O limite das pessoas sempre se reduz com o tempo. E ainda havia muito tempo, não era?
Nesse momento, sons de vozes e luzes começaram a brilhar à distância, vindos da direção dos trilhos dos carros de engrenagem.
A tropa de esqueletos, agora percebendo a situação, finalmente o alcançara.
A noite estava chegando ao fim.
Biawei se preparava para descansar, mas de relance percebeu algo.
Sob a ponte que levava ao Quinto Distrito, parecia haver algo se movendo.
Instantaneamente, Biawei lançou o [Olhar] naquele ponto, e soltou um “oh” surpreso.

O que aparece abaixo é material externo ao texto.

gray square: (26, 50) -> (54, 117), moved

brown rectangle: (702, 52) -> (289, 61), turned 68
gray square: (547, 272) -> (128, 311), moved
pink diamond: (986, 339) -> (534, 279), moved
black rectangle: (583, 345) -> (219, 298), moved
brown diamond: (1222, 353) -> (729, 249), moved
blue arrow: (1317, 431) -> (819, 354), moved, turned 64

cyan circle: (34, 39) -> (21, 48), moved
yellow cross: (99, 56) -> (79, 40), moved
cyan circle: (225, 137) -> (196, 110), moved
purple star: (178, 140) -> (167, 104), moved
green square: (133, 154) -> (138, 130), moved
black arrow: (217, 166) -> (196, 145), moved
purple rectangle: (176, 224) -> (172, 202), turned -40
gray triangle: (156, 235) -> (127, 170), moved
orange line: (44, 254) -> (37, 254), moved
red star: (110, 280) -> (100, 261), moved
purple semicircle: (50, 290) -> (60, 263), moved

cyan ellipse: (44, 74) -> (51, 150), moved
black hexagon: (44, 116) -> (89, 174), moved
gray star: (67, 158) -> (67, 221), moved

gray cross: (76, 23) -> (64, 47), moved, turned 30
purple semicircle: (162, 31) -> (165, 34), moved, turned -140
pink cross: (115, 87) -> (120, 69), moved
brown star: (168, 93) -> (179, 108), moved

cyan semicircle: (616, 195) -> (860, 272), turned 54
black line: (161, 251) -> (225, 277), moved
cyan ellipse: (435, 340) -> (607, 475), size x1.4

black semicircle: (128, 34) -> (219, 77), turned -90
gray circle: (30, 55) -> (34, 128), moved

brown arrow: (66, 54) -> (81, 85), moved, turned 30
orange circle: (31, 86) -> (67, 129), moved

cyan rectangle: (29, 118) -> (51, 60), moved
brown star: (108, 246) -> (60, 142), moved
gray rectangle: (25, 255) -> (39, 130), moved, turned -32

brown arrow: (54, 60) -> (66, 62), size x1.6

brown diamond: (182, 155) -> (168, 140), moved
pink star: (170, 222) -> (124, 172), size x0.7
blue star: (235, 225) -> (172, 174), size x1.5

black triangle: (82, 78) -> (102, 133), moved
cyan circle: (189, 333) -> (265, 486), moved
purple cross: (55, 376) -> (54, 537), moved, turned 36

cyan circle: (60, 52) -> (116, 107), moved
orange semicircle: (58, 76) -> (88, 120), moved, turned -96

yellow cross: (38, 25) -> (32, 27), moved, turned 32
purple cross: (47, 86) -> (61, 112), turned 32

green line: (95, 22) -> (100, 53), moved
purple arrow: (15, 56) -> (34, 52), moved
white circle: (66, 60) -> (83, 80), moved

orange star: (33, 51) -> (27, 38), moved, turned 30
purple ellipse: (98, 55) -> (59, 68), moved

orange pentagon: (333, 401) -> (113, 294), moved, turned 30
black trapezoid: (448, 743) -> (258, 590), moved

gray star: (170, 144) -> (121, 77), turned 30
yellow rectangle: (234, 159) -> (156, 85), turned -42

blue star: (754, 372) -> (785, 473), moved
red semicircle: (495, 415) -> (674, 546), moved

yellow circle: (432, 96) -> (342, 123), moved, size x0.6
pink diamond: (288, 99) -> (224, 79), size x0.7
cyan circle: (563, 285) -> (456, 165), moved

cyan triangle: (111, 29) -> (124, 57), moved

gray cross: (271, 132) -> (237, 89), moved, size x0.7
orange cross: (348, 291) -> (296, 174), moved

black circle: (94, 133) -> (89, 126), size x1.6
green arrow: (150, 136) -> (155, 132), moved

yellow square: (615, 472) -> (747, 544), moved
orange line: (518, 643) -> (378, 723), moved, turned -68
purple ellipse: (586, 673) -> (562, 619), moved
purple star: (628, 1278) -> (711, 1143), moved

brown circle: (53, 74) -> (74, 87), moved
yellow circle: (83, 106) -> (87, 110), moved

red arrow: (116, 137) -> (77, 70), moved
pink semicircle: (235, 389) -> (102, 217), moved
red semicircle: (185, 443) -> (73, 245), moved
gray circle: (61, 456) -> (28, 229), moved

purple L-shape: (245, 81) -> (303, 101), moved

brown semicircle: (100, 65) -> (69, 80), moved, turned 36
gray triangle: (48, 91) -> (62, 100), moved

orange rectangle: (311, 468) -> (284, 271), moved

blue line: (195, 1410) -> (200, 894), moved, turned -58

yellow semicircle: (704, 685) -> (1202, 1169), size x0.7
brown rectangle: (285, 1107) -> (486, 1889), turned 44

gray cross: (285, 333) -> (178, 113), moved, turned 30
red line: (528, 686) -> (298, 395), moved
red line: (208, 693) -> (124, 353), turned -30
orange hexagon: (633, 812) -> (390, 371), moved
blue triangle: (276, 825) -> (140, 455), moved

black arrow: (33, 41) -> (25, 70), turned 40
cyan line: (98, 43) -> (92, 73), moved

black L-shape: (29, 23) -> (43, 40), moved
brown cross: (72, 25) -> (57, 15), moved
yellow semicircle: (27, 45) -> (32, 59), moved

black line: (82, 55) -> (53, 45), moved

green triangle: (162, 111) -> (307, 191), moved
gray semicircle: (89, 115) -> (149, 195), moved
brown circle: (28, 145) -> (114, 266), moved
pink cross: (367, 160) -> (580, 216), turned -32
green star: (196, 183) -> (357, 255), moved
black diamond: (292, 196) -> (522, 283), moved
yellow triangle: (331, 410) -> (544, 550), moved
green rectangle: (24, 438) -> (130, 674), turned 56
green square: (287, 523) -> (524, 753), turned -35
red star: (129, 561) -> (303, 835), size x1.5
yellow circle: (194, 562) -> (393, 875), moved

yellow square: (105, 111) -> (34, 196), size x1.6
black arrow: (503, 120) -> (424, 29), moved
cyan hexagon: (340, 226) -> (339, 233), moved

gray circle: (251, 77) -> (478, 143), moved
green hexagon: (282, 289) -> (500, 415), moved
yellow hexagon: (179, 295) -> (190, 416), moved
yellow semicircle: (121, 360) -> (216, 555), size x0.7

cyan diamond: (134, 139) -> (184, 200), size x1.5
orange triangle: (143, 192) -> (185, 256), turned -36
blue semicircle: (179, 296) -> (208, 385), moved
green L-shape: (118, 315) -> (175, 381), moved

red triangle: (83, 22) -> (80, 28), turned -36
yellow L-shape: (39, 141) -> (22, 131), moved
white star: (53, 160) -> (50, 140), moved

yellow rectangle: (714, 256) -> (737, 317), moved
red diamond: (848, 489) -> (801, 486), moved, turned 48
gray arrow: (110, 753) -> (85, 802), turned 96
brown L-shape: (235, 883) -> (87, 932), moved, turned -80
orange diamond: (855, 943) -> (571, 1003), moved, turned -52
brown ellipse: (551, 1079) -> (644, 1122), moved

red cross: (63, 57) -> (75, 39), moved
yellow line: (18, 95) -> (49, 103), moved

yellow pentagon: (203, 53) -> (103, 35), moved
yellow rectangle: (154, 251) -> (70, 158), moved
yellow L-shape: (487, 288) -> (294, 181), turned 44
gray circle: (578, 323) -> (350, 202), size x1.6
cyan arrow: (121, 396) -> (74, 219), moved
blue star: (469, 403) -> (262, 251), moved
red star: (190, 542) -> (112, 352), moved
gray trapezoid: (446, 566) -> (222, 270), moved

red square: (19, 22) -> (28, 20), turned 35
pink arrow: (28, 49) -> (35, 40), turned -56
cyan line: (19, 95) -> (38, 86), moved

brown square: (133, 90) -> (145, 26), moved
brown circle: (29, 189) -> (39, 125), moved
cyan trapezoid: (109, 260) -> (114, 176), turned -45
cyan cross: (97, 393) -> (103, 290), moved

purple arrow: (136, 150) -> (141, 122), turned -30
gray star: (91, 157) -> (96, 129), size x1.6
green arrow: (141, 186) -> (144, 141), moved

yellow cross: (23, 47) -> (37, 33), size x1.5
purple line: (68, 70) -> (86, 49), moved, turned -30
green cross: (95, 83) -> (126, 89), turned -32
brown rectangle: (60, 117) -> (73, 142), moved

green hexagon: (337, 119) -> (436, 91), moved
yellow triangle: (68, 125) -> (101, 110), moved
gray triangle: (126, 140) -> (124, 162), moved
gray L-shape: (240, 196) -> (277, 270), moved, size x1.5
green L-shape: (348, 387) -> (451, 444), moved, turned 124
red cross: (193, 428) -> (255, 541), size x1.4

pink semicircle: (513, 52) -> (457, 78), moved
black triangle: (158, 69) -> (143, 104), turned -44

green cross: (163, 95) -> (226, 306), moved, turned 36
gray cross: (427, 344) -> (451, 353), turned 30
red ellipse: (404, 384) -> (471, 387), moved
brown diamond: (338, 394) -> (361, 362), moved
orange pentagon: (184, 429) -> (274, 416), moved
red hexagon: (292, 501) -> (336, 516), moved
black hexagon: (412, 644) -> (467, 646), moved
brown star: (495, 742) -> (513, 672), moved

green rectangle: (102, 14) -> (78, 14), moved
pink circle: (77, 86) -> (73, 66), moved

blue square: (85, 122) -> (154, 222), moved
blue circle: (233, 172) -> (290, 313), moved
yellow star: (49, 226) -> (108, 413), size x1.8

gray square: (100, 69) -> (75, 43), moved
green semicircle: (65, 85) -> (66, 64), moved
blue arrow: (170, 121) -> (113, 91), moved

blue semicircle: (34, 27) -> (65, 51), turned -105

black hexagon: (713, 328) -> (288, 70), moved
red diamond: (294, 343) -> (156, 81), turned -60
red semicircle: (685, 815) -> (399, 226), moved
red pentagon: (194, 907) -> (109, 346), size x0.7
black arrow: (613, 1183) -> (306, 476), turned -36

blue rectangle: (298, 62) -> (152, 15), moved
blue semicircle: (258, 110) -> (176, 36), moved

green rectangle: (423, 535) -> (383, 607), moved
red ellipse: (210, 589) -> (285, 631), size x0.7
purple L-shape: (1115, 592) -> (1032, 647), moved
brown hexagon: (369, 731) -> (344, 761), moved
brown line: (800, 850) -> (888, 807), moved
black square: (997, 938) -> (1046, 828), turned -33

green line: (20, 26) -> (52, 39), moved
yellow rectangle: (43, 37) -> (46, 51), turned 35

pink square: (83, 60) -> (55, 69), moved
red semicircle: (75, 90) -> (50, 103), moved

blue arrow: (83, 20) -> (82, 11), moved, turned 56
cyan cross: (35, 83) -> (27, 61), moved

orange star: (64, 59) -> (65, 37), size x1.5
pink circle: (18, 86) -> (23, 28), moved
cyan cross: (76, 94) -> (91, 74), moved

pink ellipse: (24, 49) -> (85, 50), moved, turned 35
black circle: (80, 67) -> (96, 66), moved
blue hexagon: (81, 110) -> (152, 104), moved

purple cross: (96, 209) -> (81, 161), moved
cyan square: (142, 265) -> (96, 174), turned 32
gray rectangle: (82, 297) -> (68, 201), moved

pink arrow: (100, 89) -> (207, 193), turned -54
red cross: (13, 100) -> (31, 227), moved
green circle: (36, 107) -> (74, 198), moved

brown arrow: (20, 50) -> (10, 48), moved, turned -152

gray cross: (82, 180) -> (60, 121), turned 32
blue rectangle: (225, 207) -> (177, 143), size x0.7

Geralt ouviu: “O que houve?”
“Nada demais”, disse Biawei com um sorriso tranquilo, sem contar a verdade. “Só estava curioso para ver como você vai explicar aos seus colegas o que aconteceu esta noite.”
“Não há muito o que explicar, as provas estão todas aqui”, respondeu Geralt, olhando para os trilhos. Logo, vários feixes de luz o iluminaram.
“Ei, você aí! Aqui é a Tropa dos Esqueletos! Ordeno que largue sua arma e desligue o propulsor metálico!”
Geralt ergueu lentamente as mãos e, em pouco tempo, Kude e Chamos apareceram diante dele.
“Tem provas importantes atrás de mim”, declarou Geralt, com calma.
“Atrás de você?” Chamos franziu a testa, desconfiado. “Do que está falando? Não há nada aí!”
Geralt ficou surpreso e se virou bruscamente.
De fato, atrás dele, além de uma poça de sangue, não havia mais nada. Instintivamente, ergueu o olhar para a superfície das águas sob a ponte.
Sob a escuridão da água, um tentáculo ondulava, arrastando lentamente para o abismo profundo o cadáver de Ocote, que jamais descansaria em paz.